= Francis Henry Blackburne Daniell =

Francis Henry Blackburne Daniell (19 January 1845 – 10 February 1921) was an Anglo-Irish barrister and historian, known for his work on the Calendar of State Papers.

==Early life and education==
Francis Henry Blackburne Daniell was born at Roebuck, County Cavan, Ireland, son of Captain George Daniell (1797-1856), JP, of the Royal Navy, from an Irish landed gentry family, and Alicia Katherine (d. 1885), daughter of the judge and Lord Chancellor of Ireland Francis Blackburne. He was educated at St Columba's College, Dublin, and matriculated at Trinity College, Cambridge in 1863, graduating B.A. in 1867 and M.A. in 1870.

==Career==
Blackburne Daniell entered the Inner Temple in 1866, and was a Fellow of Trinity College from 1869. He was called to the bar in 1871.

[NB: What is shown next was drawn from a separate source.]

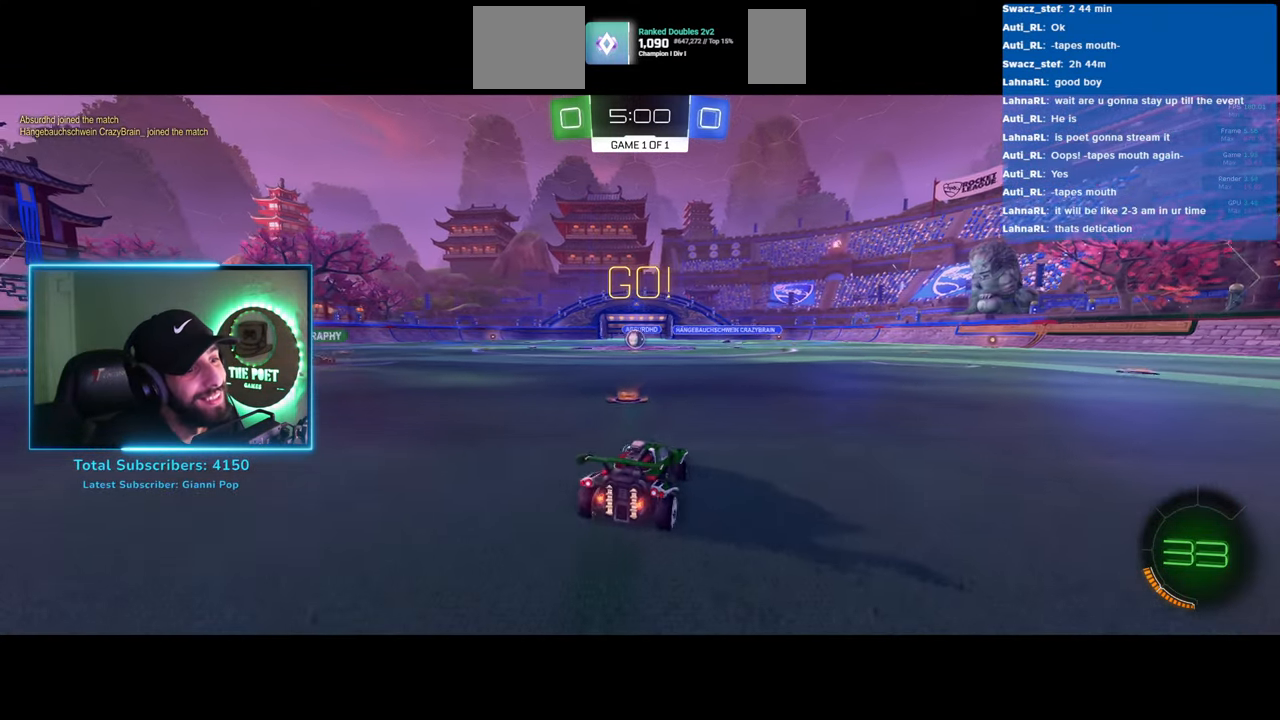
{"keys": ["w"], "mouse": [], "events": []}
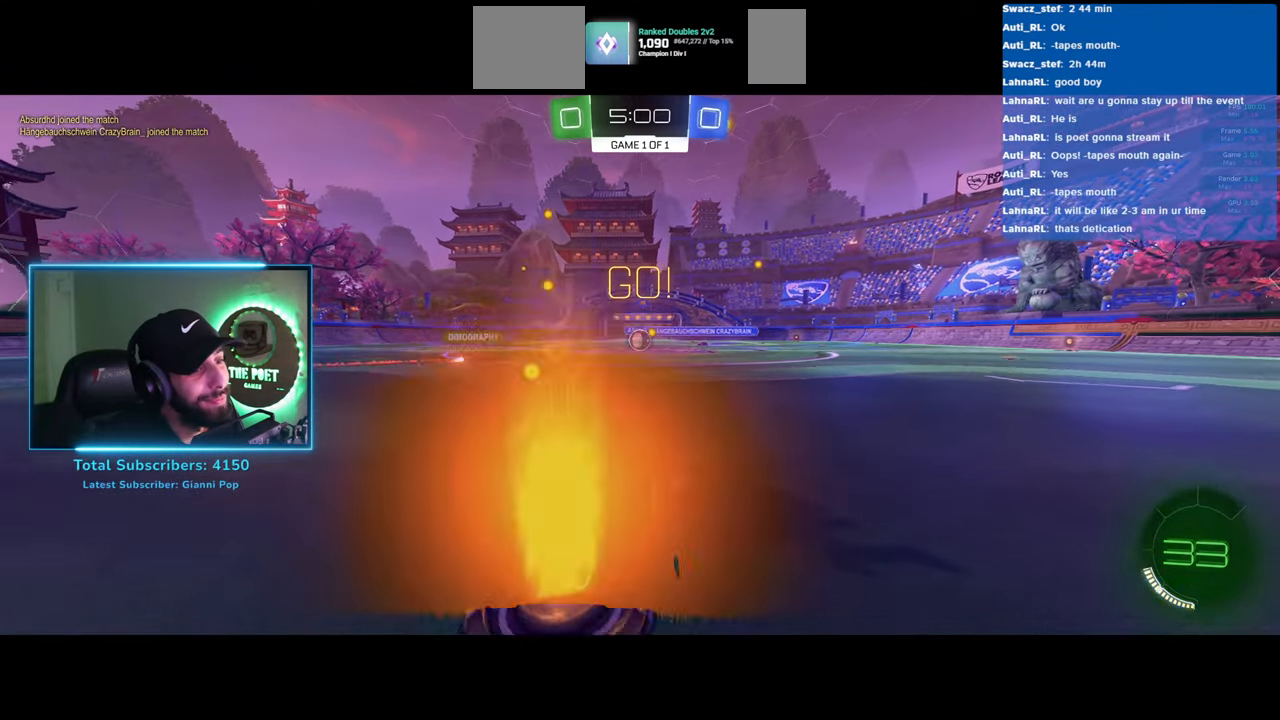
{"keys": ["w"], "mouse": [], "events": []}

He worked as an editor on the Historical Manuscripts Commission and for the Calendar of State Papers, concentrating on the reign of Charles II of England. With Charles Thornton Forster he wrote Life and Letters of Ogier Ghiselin de Busbecq (London, 1881).

==Personal life ==
In 1877, he married Caroline Sophia (1844-1933), daughter of the barrister and agriculturist William Bence Jones, of Lisselane, County Cork, Ireland, and of 34, Elvaston Place, London. They had four sons- George (1878-1917), William Arthur (1881-1951), Francis (1882-1903), and Henry Edmund (1885-1970), who pursued military and civil service careers- and a daughter, Alice (1879-1925), who married Edward Granville Browne and was mother of the judge Sir Patrick Browne.

He died on 10 February 1921 in London.